═══ Listing ═══
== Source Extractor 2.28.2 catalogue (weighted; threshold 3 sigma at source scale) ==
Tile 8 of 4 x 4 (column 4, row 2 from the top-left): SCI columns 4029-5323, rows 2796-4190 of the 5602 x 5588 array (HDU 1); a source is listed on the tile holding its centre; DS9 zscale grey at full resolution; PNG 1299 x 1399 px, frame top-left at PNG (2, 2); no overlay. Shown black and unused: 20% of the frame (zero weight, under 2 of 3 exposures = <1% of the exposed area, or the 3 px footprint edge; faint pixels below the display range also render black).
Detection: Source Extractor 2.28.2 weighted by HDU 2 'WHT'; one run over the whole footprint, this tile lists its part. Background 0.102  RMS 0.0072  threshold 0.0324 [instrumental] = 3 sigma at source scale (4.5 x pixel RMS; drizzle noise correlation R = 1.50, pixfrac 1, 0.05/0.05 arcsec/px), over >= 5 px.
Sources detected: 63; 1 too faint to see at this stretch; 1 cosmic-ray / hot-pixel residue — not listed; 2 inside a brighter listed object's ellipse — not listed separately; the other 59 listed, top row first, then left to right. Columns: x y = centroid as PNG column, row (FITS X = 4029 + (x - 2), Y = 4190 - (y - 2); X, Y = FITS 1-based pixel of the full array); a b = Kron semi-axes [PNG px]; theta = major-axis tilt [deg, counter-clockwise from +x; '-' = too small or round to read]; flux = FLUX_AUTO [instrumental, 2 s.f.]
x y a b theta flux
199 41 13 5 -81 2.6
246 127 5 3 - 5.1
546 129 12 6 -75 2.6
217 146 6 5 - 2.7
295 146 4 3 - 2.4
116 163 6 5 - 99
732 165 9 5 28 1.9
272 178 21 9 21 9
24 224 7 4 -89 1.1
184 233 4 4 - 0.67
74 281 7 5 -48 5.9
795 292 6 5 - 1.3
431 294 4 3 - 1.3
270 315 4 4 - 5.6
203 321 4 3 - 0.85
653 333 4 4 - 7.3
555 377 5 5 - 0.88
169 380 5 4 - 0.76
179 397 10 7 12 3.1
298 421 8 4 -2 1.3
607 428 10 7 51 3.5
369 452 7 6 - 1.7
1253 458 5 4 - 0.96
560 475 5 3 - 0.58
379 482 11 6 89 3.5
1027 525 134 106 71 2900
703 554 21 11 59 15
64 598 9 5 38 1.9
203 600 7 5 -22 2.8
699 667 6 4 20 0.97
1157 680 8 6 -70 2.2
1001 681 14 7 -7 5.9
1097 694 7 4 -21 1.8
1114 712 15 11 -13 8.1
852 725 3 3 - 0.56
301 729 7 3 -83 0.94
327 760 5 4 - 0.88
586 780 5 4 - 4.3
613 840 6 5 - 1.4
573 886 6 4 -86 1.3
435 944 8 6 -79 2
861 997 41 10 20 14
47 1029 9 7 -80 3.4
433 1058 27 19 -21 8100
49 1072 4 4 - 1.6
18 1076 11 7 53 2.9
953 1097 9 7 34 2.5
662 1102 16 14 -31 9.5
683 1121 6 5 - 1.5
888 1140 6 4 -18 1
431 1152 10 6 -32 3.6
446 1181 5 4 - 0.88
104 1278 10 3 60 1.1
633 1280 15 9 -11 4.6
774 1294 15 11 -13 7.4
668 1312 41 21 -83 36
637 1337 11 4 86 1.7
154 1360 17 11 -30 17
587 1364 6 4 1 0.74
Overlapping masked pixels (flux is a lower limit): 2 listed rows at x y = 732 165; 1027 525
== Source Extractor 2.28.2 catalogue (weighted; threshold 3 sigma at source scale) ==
═══
→ Your goal: Put each line of the records above into a JSON list of strings, one string per line, and leave out any blank lines.

→ Result:
[
  "== Source Extractor 2.28.2 catalogue (weighted; threshold 3 sigma at source scale) ==",
  "Tile 8 of 4 x 4 (column 4, row 2 from the top-left): SCI columns 4029-5323, rows 2796-4190 of the 5602 x 5588 array (HDU 1); a source is listed on the tile holding its centre; DS9 zscale grey at full resolution; PNG 1299 x 1399 px, frame top-left at PNG (2, 2); no overlay. Shown black and unused: 20% of the frame (zero weight, under 2 of 3 exposures = <1% of the exposed area, or the 3 px footprint edge; faint pixels below the display range also render black).",
  "Detection: Source Extractor 2.28.2 weighted by HDU 2 'WHT'; one run over the whole footprint, this tile lists its part. Background 0.102  RMS 0.0072  threshold 0.0324 [instrumental] = 3 sigma at source scale (4.5 x pixel RMS; drizzle noise correlation R = 1.50, pixfrac 1, 0.05/0.05 arcsec/px), over >= 5 px.",
  "Sources detected: 63; 1 too faint to see at this stretch; 1 cosmic-ray / hot-pixel residue — not listed; 2 inside a brighter listed object's ellipse — not listed separately; the other 59 listed, top row first, then left to right. Columns: x y = centroid as PNG column, row (FITS X = 4029 + (x - 2), Y = 4190 - (y - 2); X, Y = FITS 1-based pixel of the full array); a b = Kron semi-axes [PNG px]; theta = major-axis tilt [deg, counter-clockwise from +x; '-' = too small or round to read]; flux = FLUX_AUTO [instrumental, 2 s.f.]",
  "x y a b theta flux",
  "199 41 13 5 -81 2.6",
  "246 127 5 3 - 5.1",
  "546 129 12 6 -75 2.6",
  "217 146 6 5 - 2.7",
  "295 146 4 3 - 2.4",
  "116 163 6 5 - 99",
  "732 165 9 5 28 1.9",
  "272 178 21 9 21 9",
  "24 224 7 4 -89 1.1",
  "184 233 4 4 - 0.67",
  "74 281 7 5 -48 5.9",
  "795 292 6 5 - 1.3",
  "431 294 4 3 - 1.3",
  "270 315 4 4 - 5.6",
  "203 321 4 3 - 0.85",
  "653 333 4 4 - 7.3",
  "555 377 5 5 - 0.88",
  "169 380 5 4 - 0.76",
  "179 397 10 7 12 3.1",
  "298 421 8 4 -2 1.3",
  "607 428 10 7 51 3.5",
  "369 452 7 6 - 1.7",
  "1253 458 5 4 - 0.96",
  "560 475 5 3 - 0.58",
  "379 482 11 6 89 3.5",
  "1027 525 134 106 71 2900",
  "703 554 21 11 59 15",
  "64 598 9 5 38 1.9",
  "203 600 7 5 -22 2.8",
  "699 667 6 4 20 0.97",
  "1157 680 8 6 -70 2.2",
  "1001 681 14 7 -7 5.9",
  "1097 694 7 4 -21 1.8",
  "1114 712 15 11 -13 8.1",
  "852 725 3 3 - 0.56",
  "301 729 7 3 -83 0.94",
  "327 760 5 4 - 0.88",
  "586 780 5 4 - 4.3",
  "613 840 6 5 - 1.4",
  "573 886 6 4 -86 1.3",
  "435 944 8 6 -79 2",
  "861 997 41 10 20 14",
  "47 1029 9 7 -80 3.4",
  "433 1058 27 19 -21 8100",
  "49 1072 4 4 - 1.6",
  "18 1076 11 7 53 2.9",
  "953 1097 9 7 34 2.5",
  "662 1102 16 14 -31 9.5",
  "683 1121 6 5 - 1.5",
  "888 1140 6 4 -18 1",
  "431 1152 10 6 -32 3.6",
  "446 1181 5 4 - 0.88",
  "104 1278 10 3 60 1.1",
  "633 1280 15 9 -11 4.6",
  "774 1294 15 11 -13 7.4",
  "668 1312 41 21 -83 36",
  "637 1337 11 4 86 1.7",
  "154 1360 17 11 -30 17",
  "587 1364 6 4 1 0.74",
  "Overlapping masked pixels (flux is a lower limit): 2 listed rows at x y = 732 165; 1027 525",
  "== Source Extractor 2.28.2 catalogue (weighted; threshold 3 sigma at source scale) =="
]